_Records shown_
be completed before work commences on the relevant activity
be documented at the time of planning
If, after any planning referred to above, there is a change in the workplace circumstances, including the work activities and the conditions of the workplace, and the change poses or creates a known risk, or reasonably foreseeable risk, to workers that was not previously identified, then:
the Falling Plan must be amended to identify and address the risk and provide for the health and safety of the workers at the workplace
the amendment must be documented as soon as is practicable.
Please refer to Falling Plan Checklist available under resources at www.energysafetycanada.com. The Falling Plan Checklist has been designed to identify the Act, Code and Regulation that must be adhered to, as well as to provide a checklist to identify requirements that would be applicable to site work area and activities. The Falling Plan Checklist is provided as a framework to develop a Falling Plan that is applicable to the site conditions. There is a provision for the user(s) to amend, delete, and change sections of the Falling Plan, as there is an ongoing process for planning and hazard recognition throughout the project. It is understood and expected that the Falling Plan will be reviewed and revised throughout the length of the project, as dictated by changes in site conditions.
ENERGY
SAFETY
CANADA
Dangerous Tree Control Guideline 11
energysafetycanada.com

_Exercise_
Search the entries for the line holding "the amendment must". Return that line and the ones after it through the last, exactly.

_Output of the task_
the amendment must be documented as soon as is practicable.
Please refer to Falling Plan Checklist available under resources at www.energysafetycanada.com. The Falling Plan Checklist has been designed to identify the Act, Code and Regulation that must be adhered to, as well as to provide a checklist to identify requirements that would be applicable to site work area and activities. The Falling Plan Checklist is provided as a framework to develop a Falling Plan that is applicable to the site conditions. There is a provision for the user(s) to amend, delete, and change sections of the Falling Plan, as there is an ongoing process for planning and hazard recognition throughout the project. It is understood and expected that the Falling Plan will be reviewed and revised throughout the length of the project, as dictated by changes in site conditions.
ENERGY
SAFETY
CANADA
Dangerous Tree Control Guideline 11
energysafetycanada.com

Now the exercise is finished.